In such a challenging and unique year, I feel it especially important to sit and recount my blessings. But, I want to be honest. This year was hard, emotional, sad, frustrating, and many times lonely. So lonely at times. I feel this is especially important to share because I know that others are lonely too. We were not created to be alone. We were created to be in community with others. So your sadness, pain, and sorrow, is valid. 

In my opinion, it is not healthy, or normal to sit at home alone all the time and be afraid of being in the same room as another person.

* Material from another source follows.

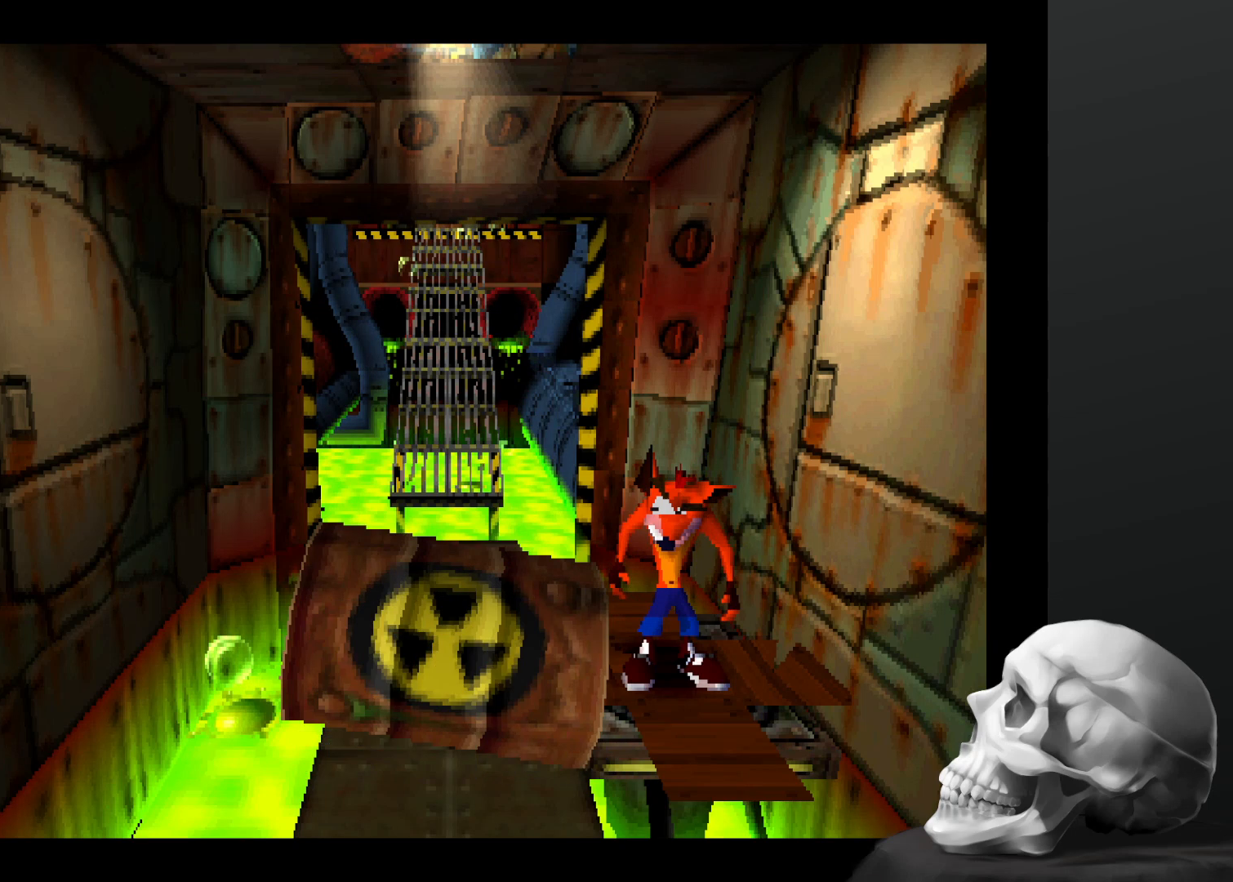
{"buttons": [], "left_stick": "center", "right_stick": "center", "events": [[200, "START", "up"]]}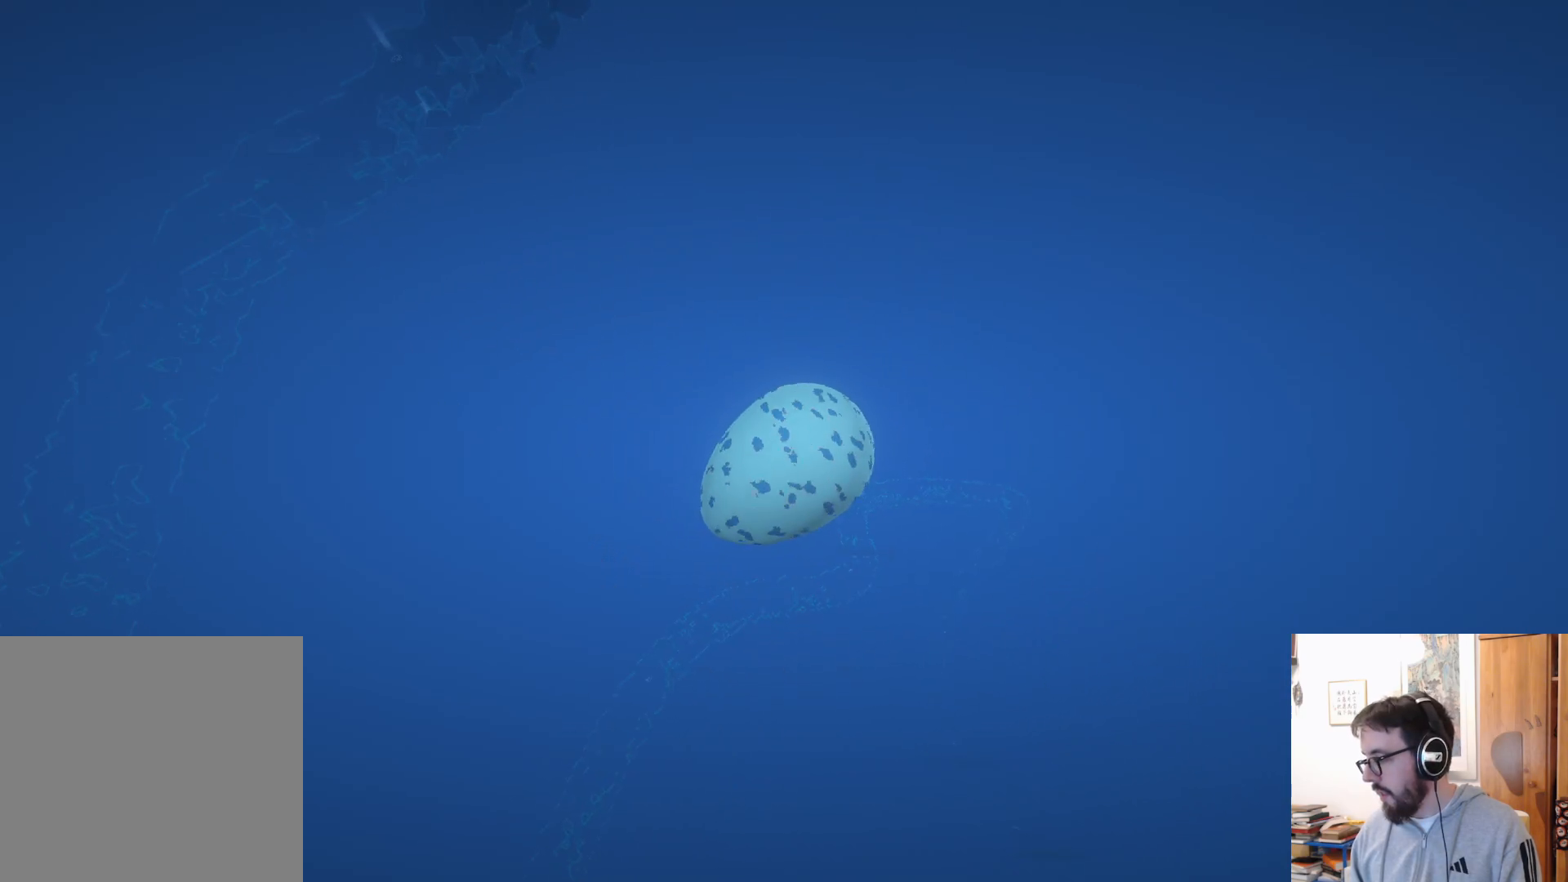
Gameplay with a controller (Xbox layout); each line is a JSON object with the inputs held at the frame after it. "events" lists button and stick changes between this image and that frame as [ms after this image, input, new state], when the widget could be followed in between. Not read: R3.
{"buttons": [], "left_stick": "center", "right_stick": "center", "events": [[67, "left_stick", "center"], [167, "B", "down"], [333, "B", "up"]]}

It is not healthy to live in fear of an illness that could potentially harm us. If there is anything that I have learned over the last couple of years with my diagnosis of MS, is that there are some things in life that are out of our control. No good will come from me anxiously trying to control my life to avoid another relapse. We cannot let ourselves get wrapped up in fear, anxiety, and the overwhelming desire to control every little aspect of our lives. However, all that to say, we should be cautious and concerned for ourselves and each other. Be respectful and stay home while you are sick. And, when it becomes available to you, consider getting the vaccine. Put aside those “new” fears of side effects of the vaccine. Because we desperately need to go back to normal. For our own health, our kids, our community, and for everyone. 

We desperately need to start doing better about living peacefully and not fearfully. Teach our kids that life throws us unexpected situations, and we can handle them, and come together, and support each other. And, it all starts with letting go. Hand over your fears, anxiety, and control to God. You never know what day you could get a diagnosis that will change your life, or get in a car accident, or have life taken from you. 

Wishing you a 2021 filled with hope, joy, and most importantly, peace.